The owner of dating app Match.com is being sued by US regulators for allegedly tricking people into subscribing to its service.
Federal Trade Commission (FTC) documents detail what it called “deception” and “unfair practices”.
It claims Match.com used faked responses to dating profiles to tempt people into paying.
Match Inc said the FTC was making “outrageous” claims and that it would “vigorously” defend itself in court.
In its lengthy court filing, the FTC’s central allegation is that Match.com sent users “fake love interest ads” to tempt people into paying monthly fees.
While Match.com can be used for free, only those who pay can see who has sent them a message after viewing their profile.
Many of the fake responses came from accounts Match suspected were fraudulent and run by scammers and bots, said the FTC. Subscribers did not get messages from these accounts, it claimed.

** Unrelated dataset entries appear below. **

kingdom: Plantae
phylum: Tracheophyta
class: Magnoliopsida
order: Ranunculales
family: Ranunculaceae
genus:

Anyone subscribing in order to respond to these supposed “love interest” messages would find a “scammer on the other end”, it said.
The FTC added that although Match took action against suspected dodgy accounts and regularly shut them down, this action would mean anyone subscribing to find out who was interested in them would be told the profile had vanished.
“In either event,” claims the FTC, “the consumer was left with a paid subscription to Match.com, as a result of a false advertisement.”
In a detailed statement posted to Match’s media pages, the company said the FTC was “wildly overstating” the impact of fraudulent accounts.
It also accused regulators of “cherry-picking” data and “misrepresenting” internal emails to bolster its case.
Match Inc said it had developed technology that blocked 96% of fake or bot accounts within 24 hours of them being created.
It said: “The issues the FTC is focusing on have either been taken grossly out of context or permanently eliminated by Match.
“We believe the FTC’s allegations are baseless and we look forward to proving that in court,” it added.